:: RECORD EXTRACTS
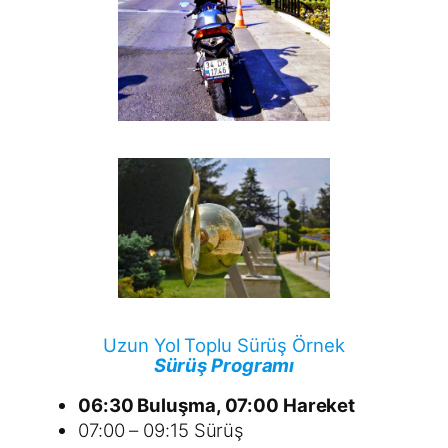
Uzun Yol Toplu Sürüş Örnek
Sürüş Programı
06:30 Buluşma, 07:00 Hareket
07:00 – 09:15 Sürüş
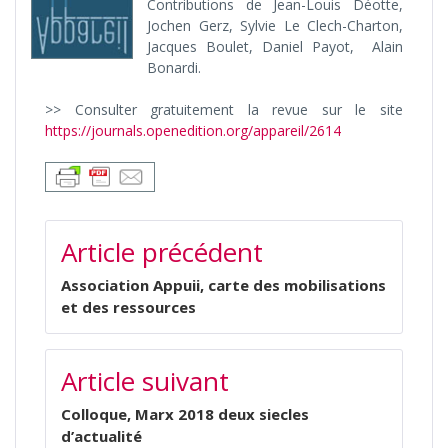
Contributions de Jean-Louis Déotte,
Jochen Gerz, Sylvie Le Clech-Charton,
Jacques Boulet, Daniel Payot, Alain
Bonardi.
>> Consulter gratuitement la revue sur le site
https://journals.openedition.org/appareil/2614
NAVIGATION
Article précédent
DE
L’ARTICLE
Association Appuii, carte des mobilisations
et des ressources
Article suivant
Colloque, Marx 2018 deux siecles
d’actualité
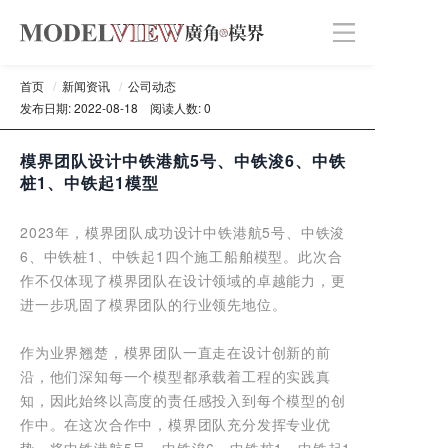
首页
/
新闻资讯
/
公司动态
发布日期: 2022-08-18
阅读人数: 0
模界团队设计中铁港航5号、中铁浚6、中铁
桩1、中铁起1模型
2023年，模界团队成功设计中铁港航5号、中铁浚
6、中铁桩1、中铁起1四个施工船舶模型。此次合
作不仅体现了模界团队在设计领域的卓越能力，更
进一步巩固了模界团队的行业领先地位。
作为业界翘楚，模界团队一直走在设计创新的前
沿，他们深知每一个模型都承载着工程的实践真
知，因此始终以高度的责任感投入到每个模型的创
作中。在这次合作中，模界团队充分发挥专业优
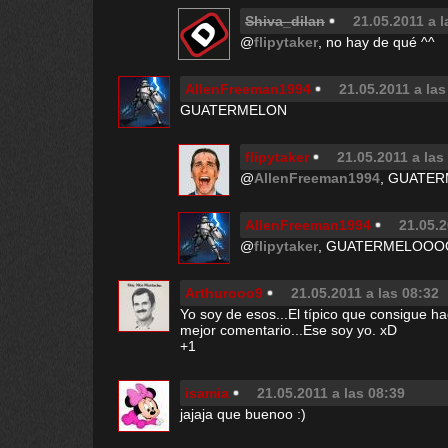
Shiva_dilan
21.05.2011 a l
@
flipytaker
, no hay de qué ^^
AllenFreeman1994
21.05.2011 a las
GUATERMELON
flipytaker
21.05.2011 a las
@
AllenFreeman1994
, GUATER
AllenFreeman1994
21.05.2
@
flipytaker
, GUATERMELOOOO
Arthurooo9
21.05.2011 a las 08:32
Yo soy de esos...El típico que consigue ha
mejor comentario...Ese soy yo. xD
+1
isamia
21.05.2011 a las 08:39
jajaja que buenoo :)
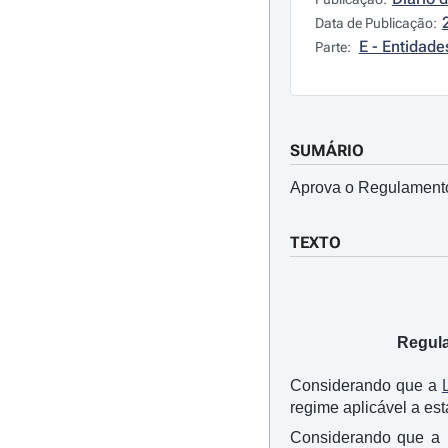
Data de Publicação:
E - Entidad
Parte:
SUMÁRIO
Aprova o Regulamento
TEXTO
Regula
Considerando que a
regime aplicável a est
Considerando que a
::::
§ WHAT TO PRODUCE:
Would you copy out every line of the data above exactly, minus the pictures?

§ TASK RESULT:
Uzun Yol Toplu Sürüş Örnek
Sürüş Programı
06:30 Buluşma, 07:00 Hareket
07:00 – 09:15 Sürüş
Contributions de Jean-Louis Déotte,
Jochen Gerz, Sylvie Le Clech-Charton,
Jacques Boulet, Daniel Payot, Alain
Bonardi.
>> Consulter gratuitement la revue sur le site
https://journals.openedition.org/appareil/2614
NAVIGATION
Article précédent
DE
L’ARTICLE
Association Appuii, carte des mobilisations
et des ressources
Article suivant
Colloque, Marx 2018 deux siecles
d’actualité
首页
/
新闻资讯
/
公司动态
发布日期: 2022-08-18
阅读人数: 0
模界团队设计中铁港航5号、中铁浚6、中铁
桩1、中铁起1模型
2023年，模界团队成功设计中铁港航5号、中铁浚
6、中铁桩1、中铁起1四个施工船舶模型。此次合
作不仅体现了模界团队在设计领域的卓越能力，更
进一步巩固了模界团队的行业领先地位。
作为业界翘楚，模界团队一直走在设计创新的前
沿，他们深知每一个模型都承载着工程的实践真
知，因此始终以高度的责任感投入到每个模型的创
作中。在这次合作中，模界团队充分发挥专业优
Shiva_dilan
21.05.2011 a l
@
flipytaker
, no hay de qué ^^
AllenFreeman1994
21.05.2011 a las
GUATERMELON
flipytaker
21.05.2011 a las
@
AllenFreeman1994
, GUATER
AllenFreeman1994
21.05.2
@
flipytaker
, GUATERMELOOOO
Arthurooo9
21.05.2011 a las 08:32
Yo soy de esos...El típico que consigue ha
mejor comentario...Ese soy yo. xD
+1
isamia
21.05.2011 a las 08:39
jajaja que buenoo :)
Data de Publicação:
E - Entidad
Parte:
SUMÁRIO
Aprova o Regulamento
TEXTO
Regula
Considerando que a
regime aplicável a est
Considerando que a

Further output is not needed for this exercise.